Headdress becomes a Turkish election issue

January 22, 1999

The religious headscarves controversy that has dominated Turkish universities for months has spread to the formation of the new government.

Former prime minister and centre-right leader Tansu Ciller has called for a moderating of the year-long campaign against the wearing of religious dress in universities.

Ms Ciller's True Path Party's support is crucial for the survival of the new government. She demanded an end to the dismissal of academics and civil servants seen to be supportive of the wearing of religious headscarves. It has also been rumoured that she wanted the removal of the education minister, Hikmet Ulugbay.

Mr Ulugbay has been in the forefront of the crackdown on the ban on religious dress and has drawn the anger of opponents of the ban, in particular the powerful Islamic movement. Ms Ciller's demands have been widely seen as an attempt to secure the support of Islamic voters in the April general election. Prime minister Bulent Ecevit denied that such a demand had been made although Mr Ulugbay was moved to the ministry of finance.

Mr Ecevit warned against the ban on religious dress becoming an election issue. "No one should use the headscarf issue in their election material. The election should not be overshadowed by the headscarf or fundamentalism. Otherwise troublesome situations could arise," he said.

Mr Ecevit's comments followed a tough statement from the military, which demanded an intensification of what it called the battle against Islamic fundamentalism.

Turkey is Muslim but also strictly secular. Tough laws on the wearing of religious clothes in public buildings, including universities, date back to the formation of the republic. Concerns over the rise in support of political Islamic groups led to a crackdown on religious activities, in particular in universities.

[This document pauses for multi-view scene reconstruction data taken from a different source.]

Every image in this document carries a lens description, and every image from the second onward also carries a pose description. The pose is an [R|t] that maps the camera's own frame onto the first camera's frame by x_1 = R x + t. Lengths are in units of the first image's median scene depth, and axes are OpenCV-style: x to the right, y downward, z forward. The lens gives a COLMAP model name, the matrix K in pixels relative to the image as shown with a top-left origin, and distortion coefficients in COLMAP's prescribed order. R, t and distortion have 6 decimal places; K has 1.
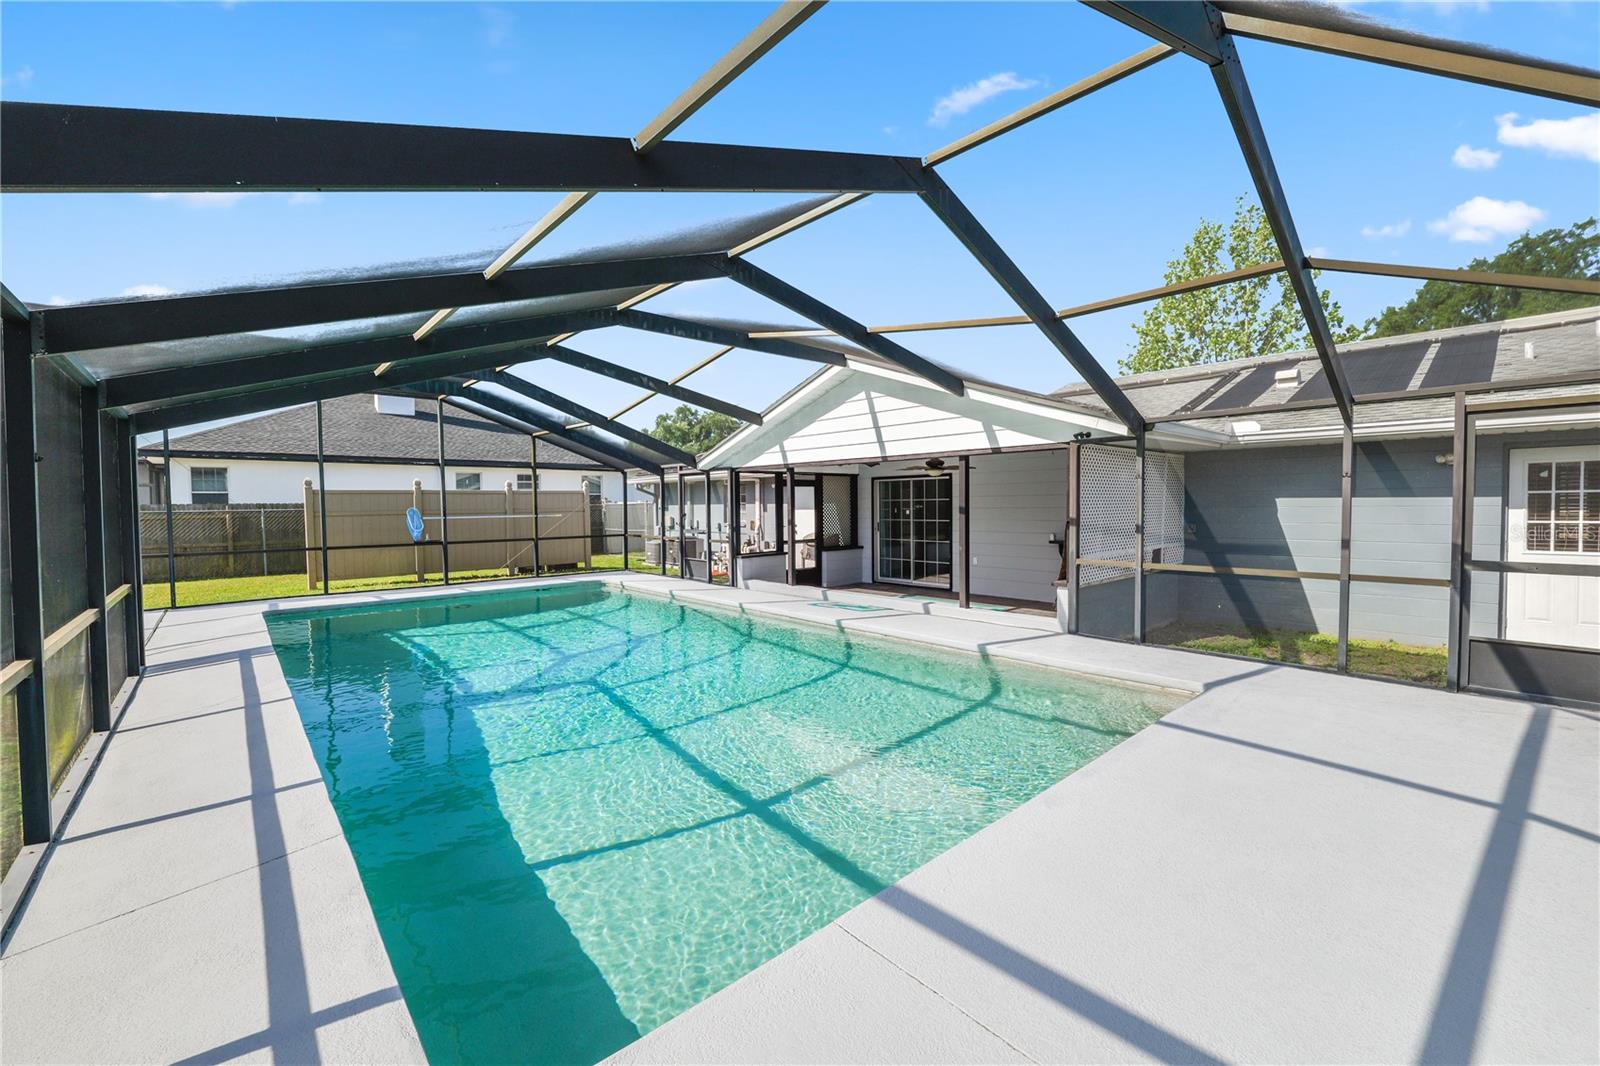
lens RADIAL K [[657.5, 0, 809.1], [0, 657.5, 530.0], [0, 0, 1]] dist [-0.013272, 0.000612]
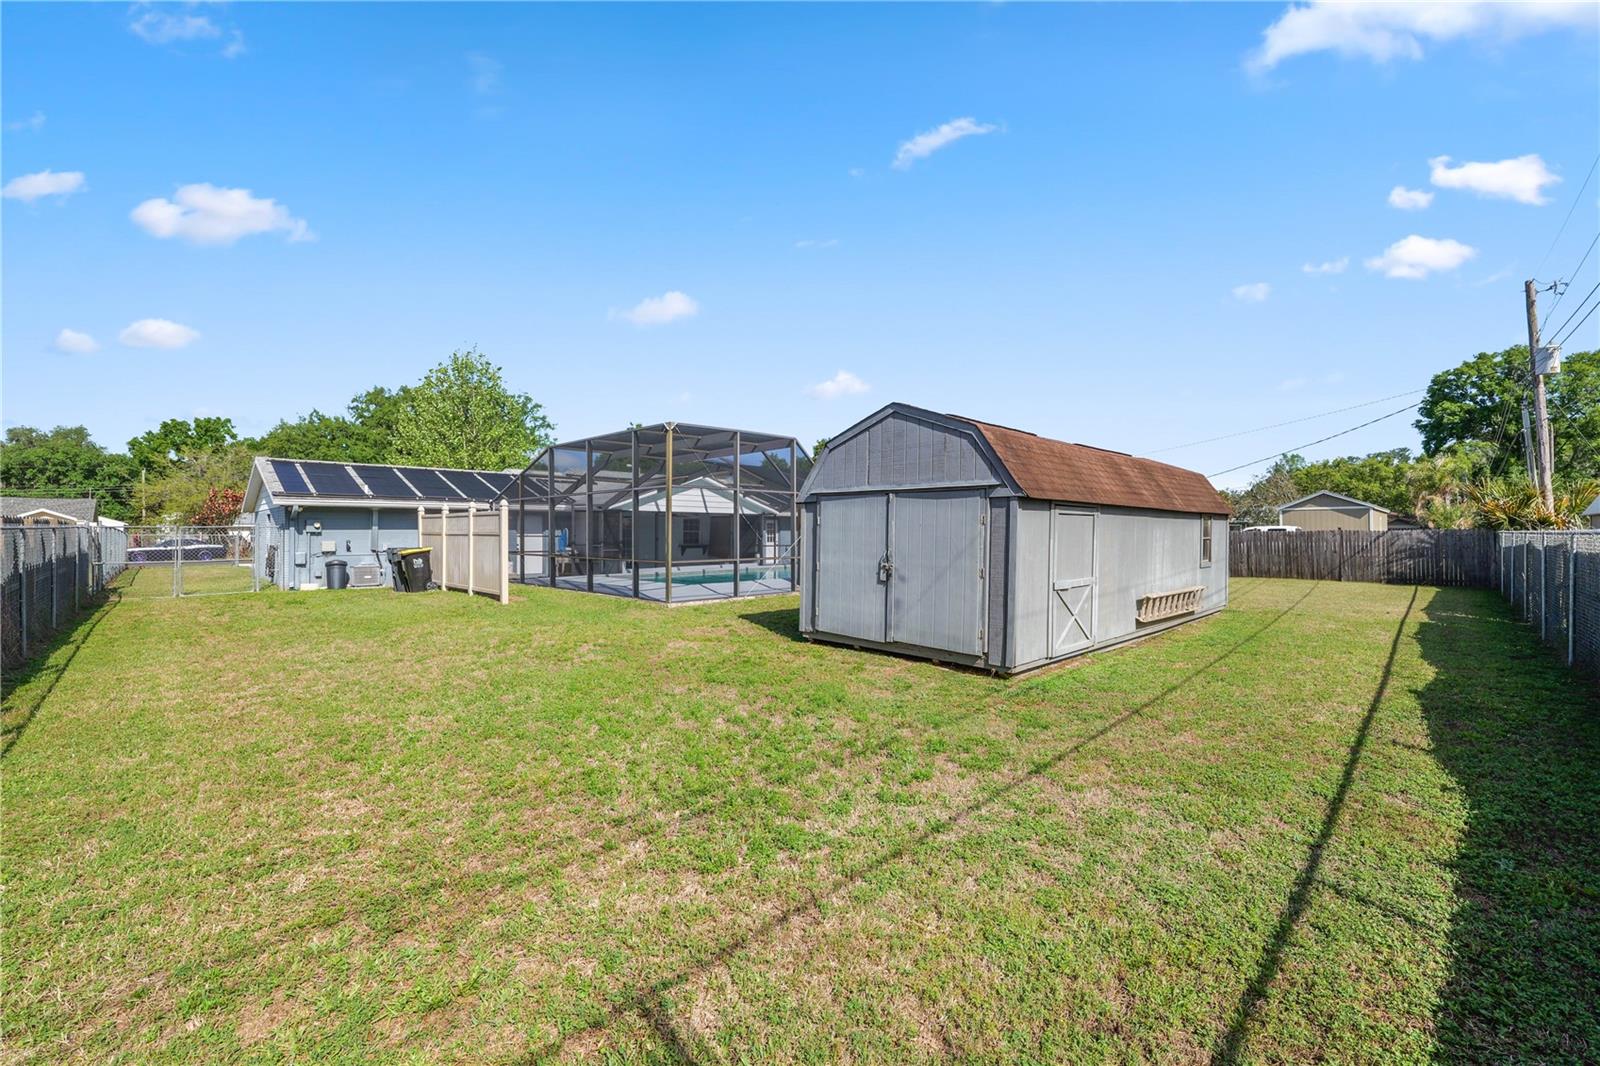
lens RADIAL K [[657.5, 0, 798.0], [0, 657.5, 535.4], [0, 0, 1]] dist [-0.013272, 0.000612]
pose [[-0.050372, 0.015779, 0.998606, -2.016959], [0.048221, 0.998747, -0.013348, 0.027542], [-0.997566, 0.047481, -0.051070, 0.594959]]
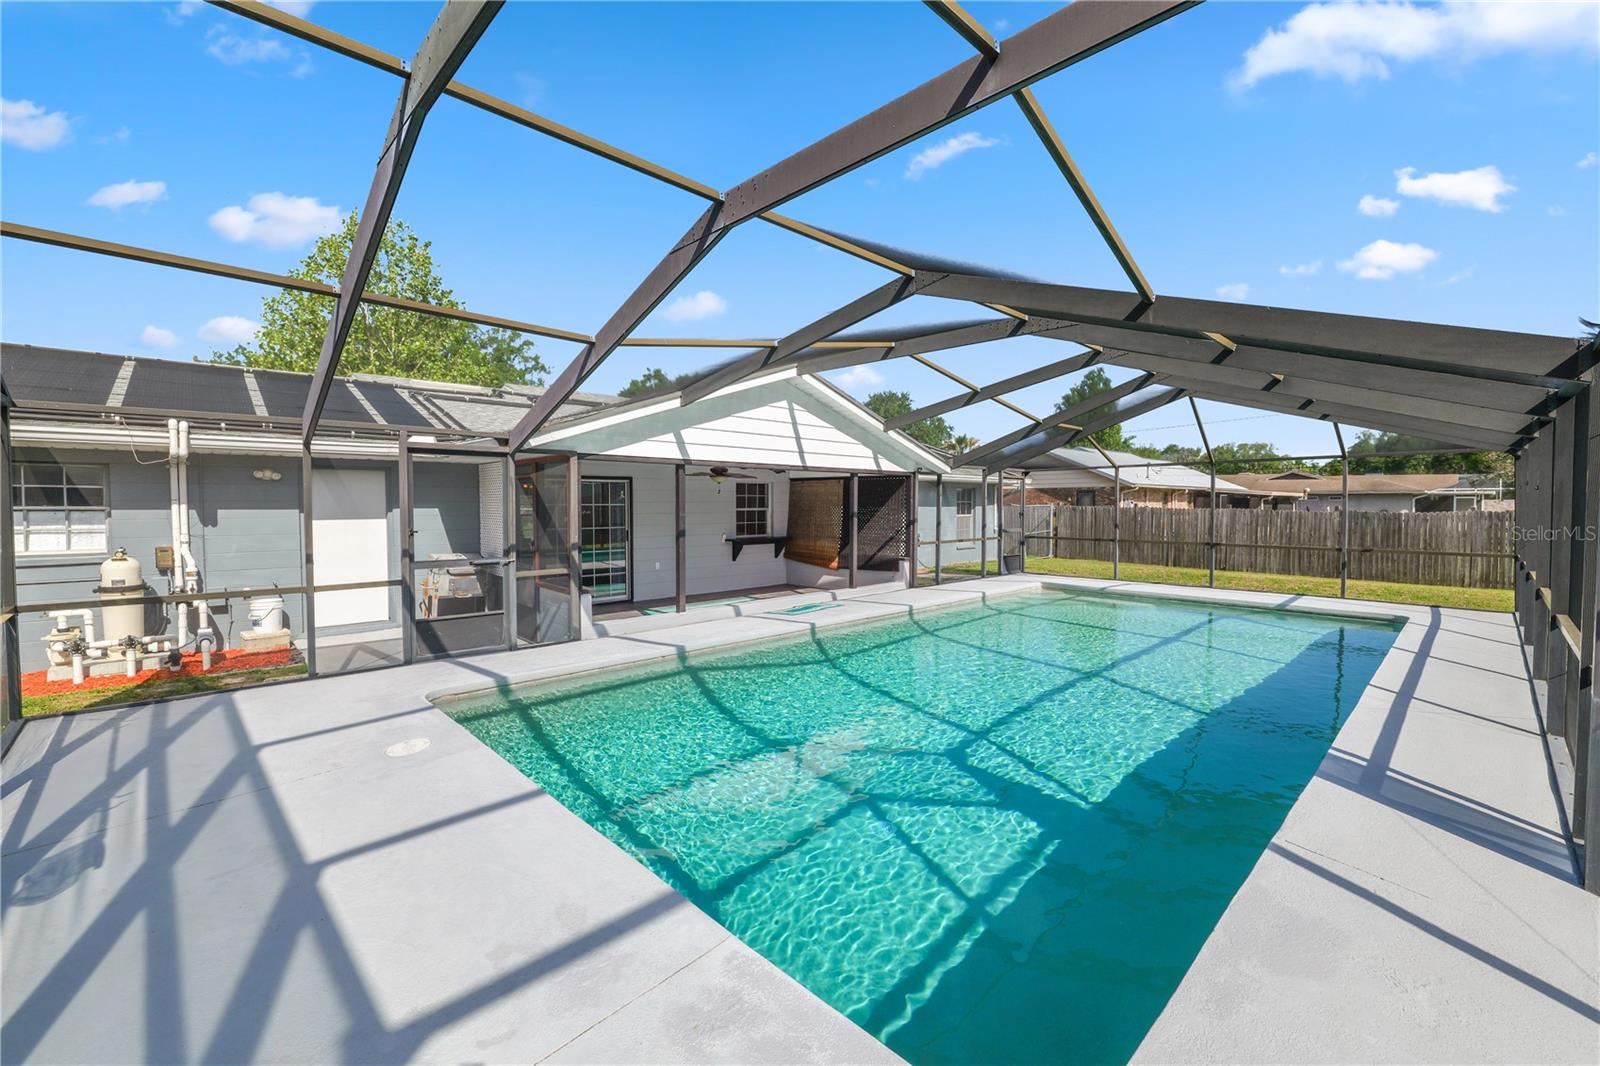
lens RADIAL K [[657.5, 0, 795.2], [0, 657.5, 531.6], [0, 0, 1]] dist [-0.013272, 0.000612]
pose [[-0.012208, -0.023659, 0.999646, -0.758271], [0.043903, 0.998743, 0.024173, -0.023361], [-0.998961, 0.044183, -0.011154, 0.797775]]
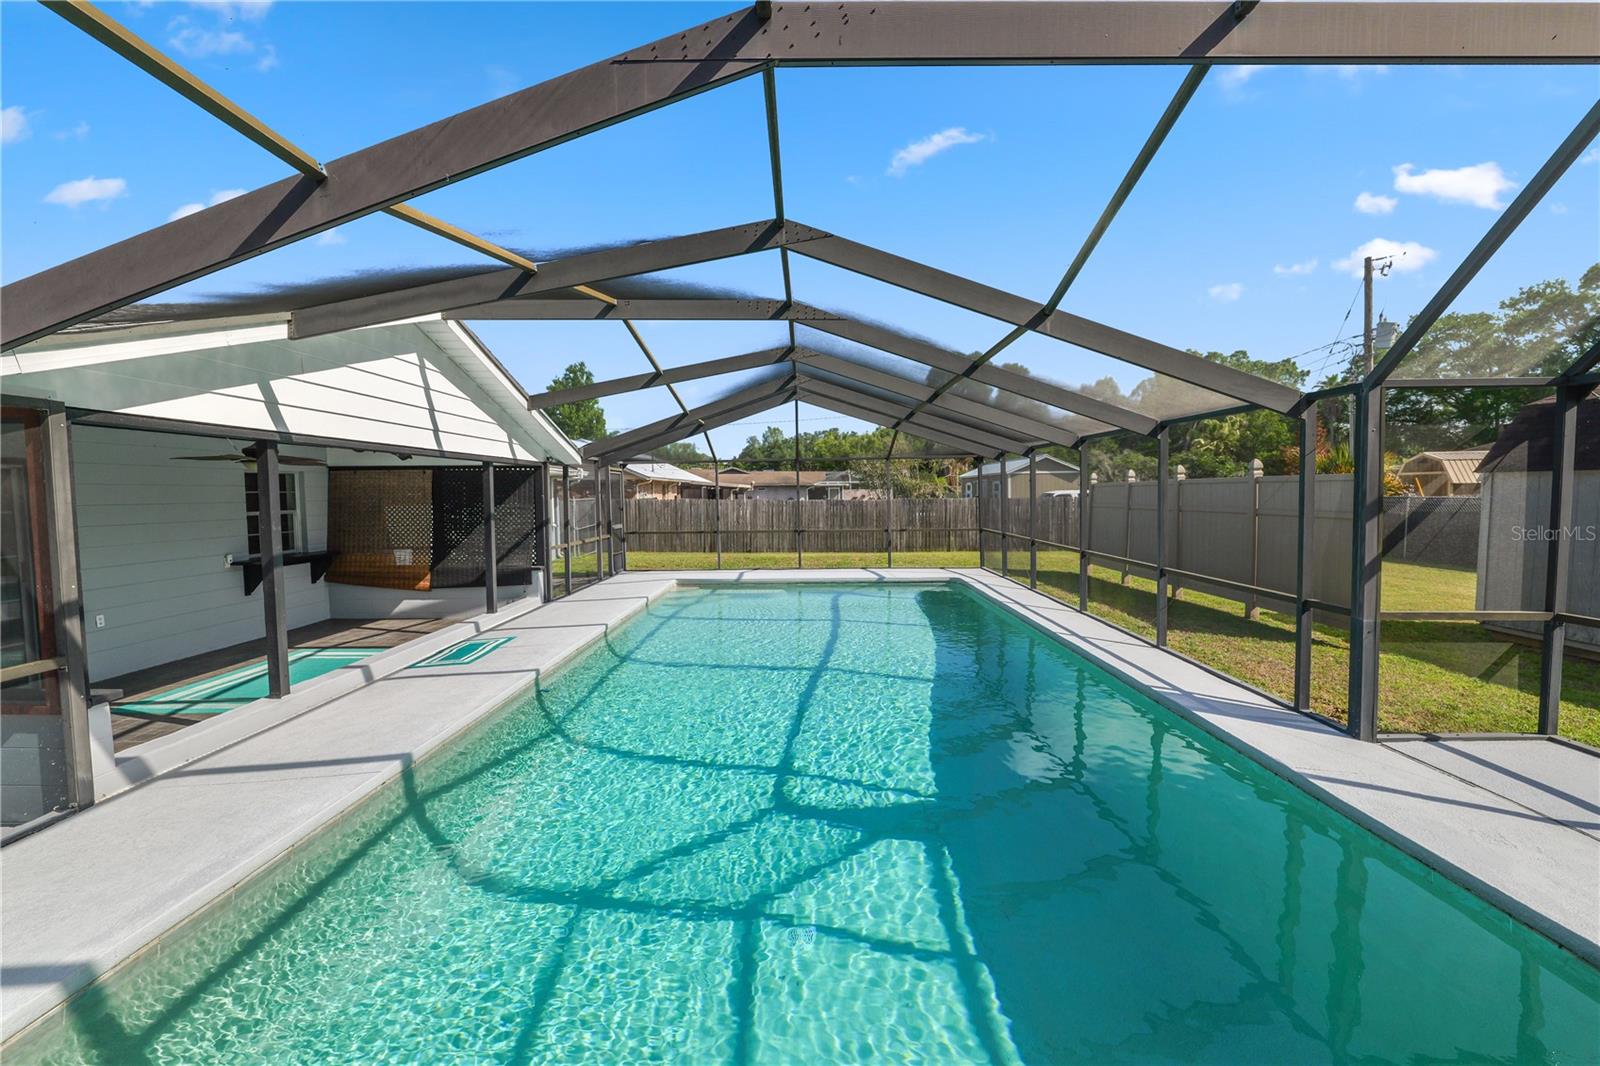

Kemal Guruz, head of the Turkish universities' ruling authority YOK, said that nothing would be allowed to stop the enforcement of the ban on religious dress. Universities were accountable only to the president.

A YOK report last year claimed that 70 per cent of female students did not wear headscarves to universities, leaving 30 per cent who did. Mr Guruz said that the campaign would continue, including disciplinary action against academics under measures introduced late last year as part of the crackdown on religious dress. Sanctions include a lifetime ban from universities and the stripping of all academic qualifications.